• _MATERIAL PROVIDED_:
-=-=-=-=-
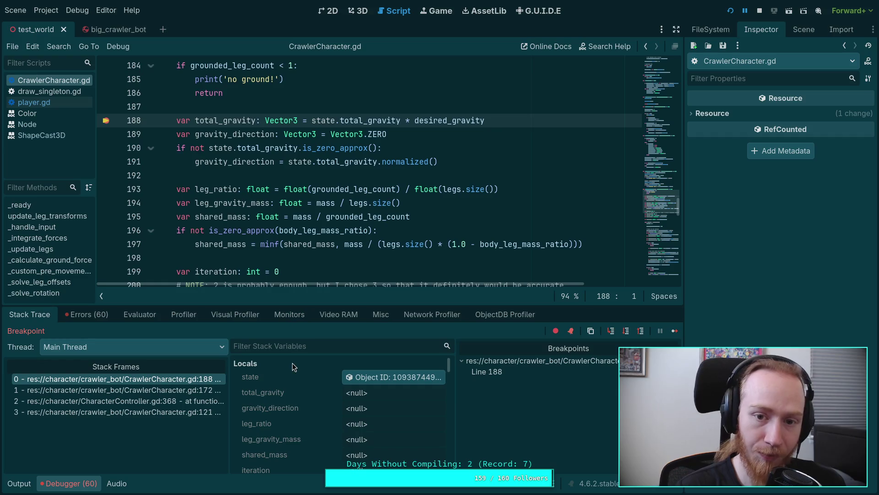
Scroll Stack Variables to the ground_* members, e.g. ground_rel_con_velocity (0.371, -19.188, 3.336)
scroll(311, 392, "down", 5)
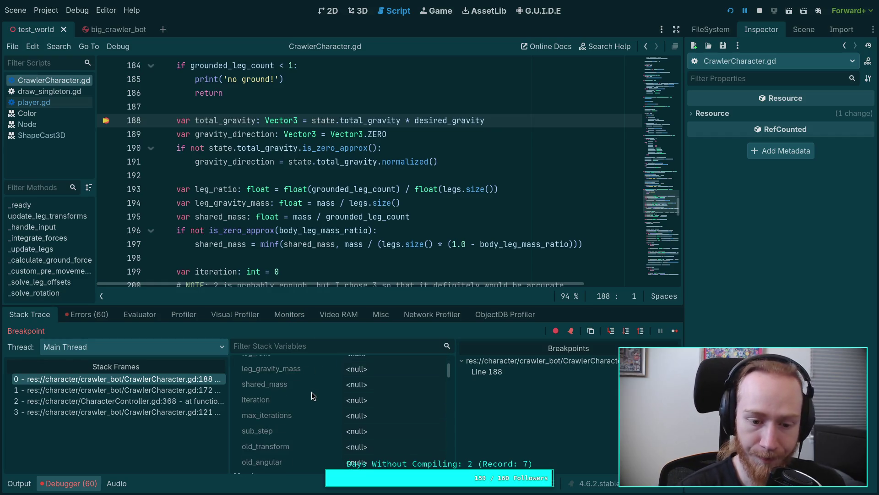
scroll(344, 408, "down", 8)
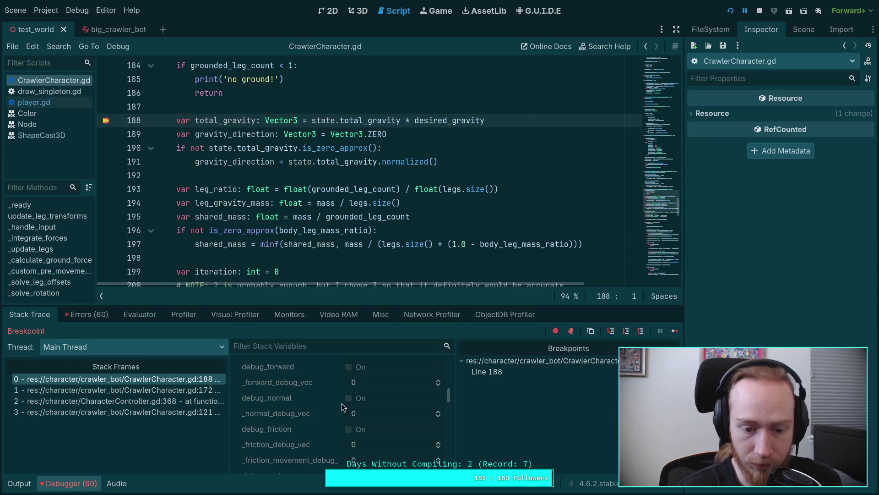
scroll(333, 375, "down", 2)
-=-=-=-=-
• _EXERCISE_:
Each line in the listing above that includes "down" is to be copied.

• _EXPECTED ANSWER_:
scroll(311, 392, "down", 5)
scroll(344, 408, "down", 8)
scroll(333, 375, "down", 2)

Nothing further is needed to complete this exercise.